# [Problem to work on]
The following entries are to be repeated exactly, and the pictures are to be left behind.

# [Available data]
_ _ _ _ _

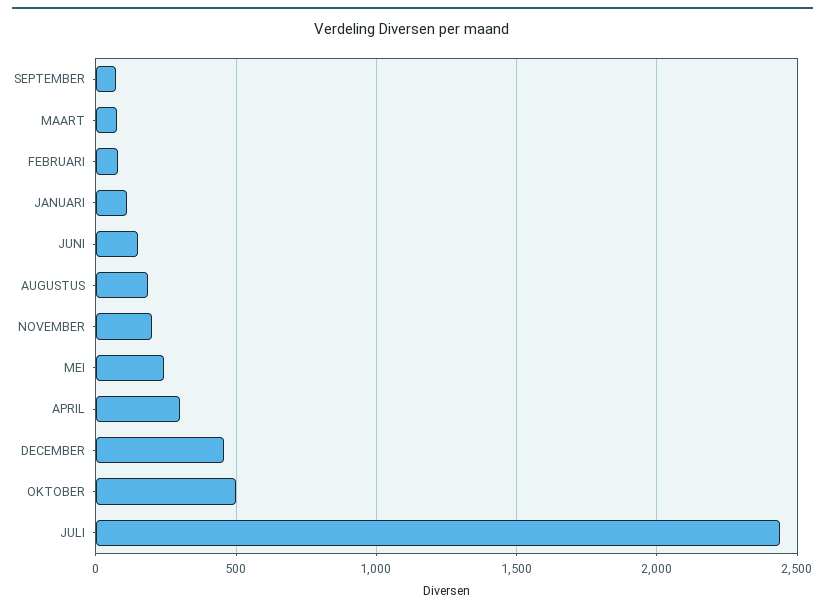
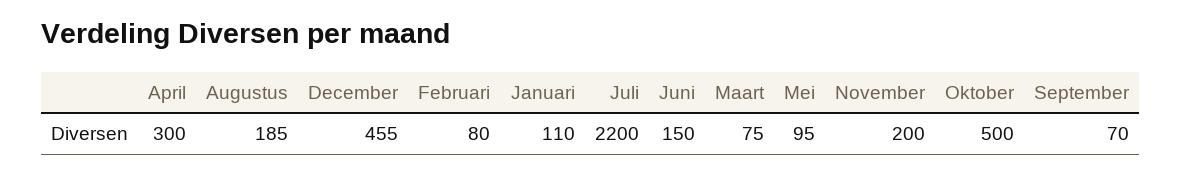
  {
    "SEPTEMBER": 70,
    "MAART": 75,
    "FEBRUARI": 80,
    "JANUARI": 110,
    "JUNI": 150,
    "AUGUSTUS": 185,
    "NOVEMBER": 200,
-   "MEI": 250,
+   "MEI": 95,
    "APRIL": 300,
    "DECEMBER": 455,
    "OKTOBER": 500,
-   "JULI": 2450
+   "JULI": 2200
  }

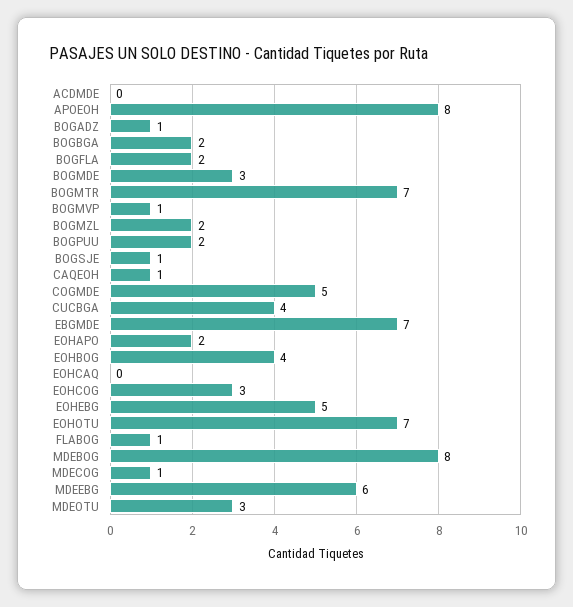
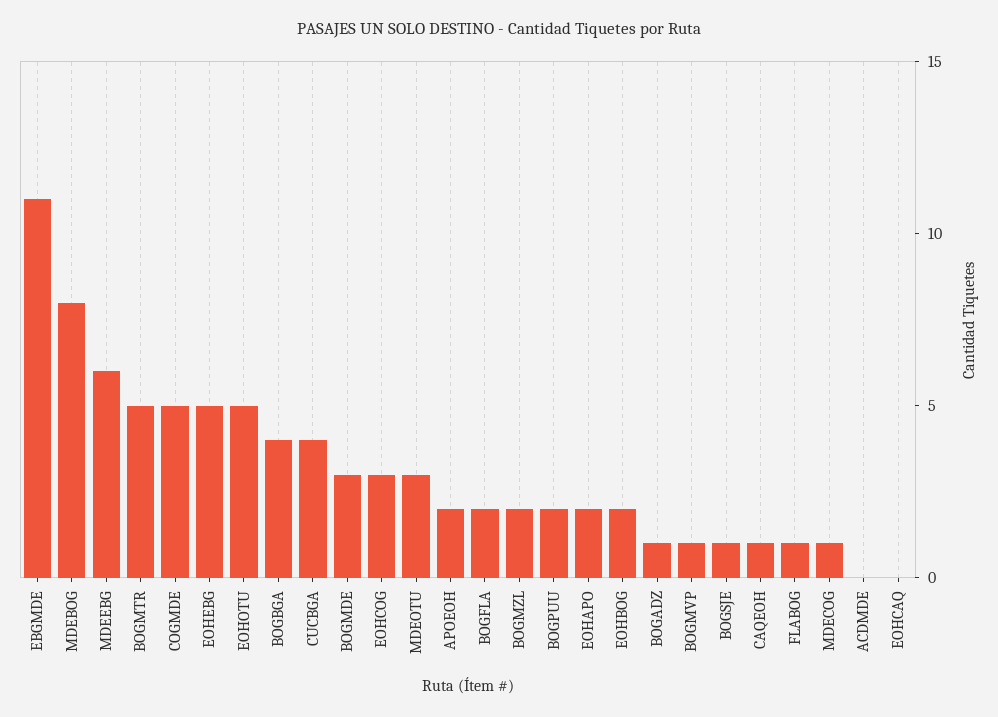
  {
    "ACDMDE": 0,
-   "APOEOH": 8,
+   "APOEOH": 2,
    "BOGADZ": 1,
-   "BOGBGA": 2,
+   "BOGBGA": 4,
    "BOGFLA": 2,
    "BOGMDE": 3,
-   "BOGMTR": 7,
+   "BOGMTR": 5,
    "BOGMVP": 1,
    "BOGMZL": 2,
    "BOGPUU": 2,
    "BOGSJE": 1,
    "CAQEOH": 1,
    "COGMDE": 5,
    "CUCBGA": 4,
-   "EBGMDE": 7,
+   "EBGMDE": 11,
    "EOHAPO": 2,
-   "EOHBOG": 4,
+   "EOHBOG": 2,
    "EOHCAQ": 0,
    "EOHCOG": 3,
    "EOHEBG": 5,
-   "EOHOTU": 7,
+   "EOHOTU": 5,
    "FLABOG": 1,
    "MDEBOG": 8,
    "MDECOG": 1,
    "MDEEBG": 6,
    "MDEOTU": 3
  }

_ _ _ _ _

# [Solution]
  {
    "SEPTEMBER": 70,
    "MAART": 75,
    "FEBRUARI": 80,
    "JANUARI": 110,
    "JUNI": 150,
    "AUGUSTUS": 185,
    "NOVEMBER": 200,
-   "MEI": 250,
+   "MEI": 95,
    "APRIL": 300,
    "DECEMBER": 455,
    "OKTOBER": 500,
-   "JULI": 2450
+   "JULI": 2200
  }

  {
    "ACDMDE": 0,
-   "APOEOH": 8,
+   "APOEOH": 2,
    "BOGADZ": 1,
-   "BOGBGA": 2,
+   "BOGBGA": 4,
    "BOGFLA": 2,
    "BOGMDE": 3,
-   "BOGMTR": 7,
+   "BOGMTR": 5,
    "BOGMVP": 1,
    "BOGMZL": 2,
    "BOGPUU": 2,
    "BOGSJE": 1,
    "CAQEOH": 1,
    "COGMDE": 5,
    "CUCBGA": 4,
-   "EBGMDE": 7,
+   "EBGMDE": 11,
    "EOHAPO": 2,
-   "EOHBOG": 4,
+   "EOHBOG": 2,
    "EOHCAQ": 0,
    "EOHCOG": 3,
    "EOHEBG": 5,
-   "EOHOTU": 7,
+   "EOHOTU": 5,
    "FLABOG": 1,
    "MDEBOG": 8,
    "MDECOG": 1,
    "MDEEBG": 6,
    "MDEOTU": 3
  }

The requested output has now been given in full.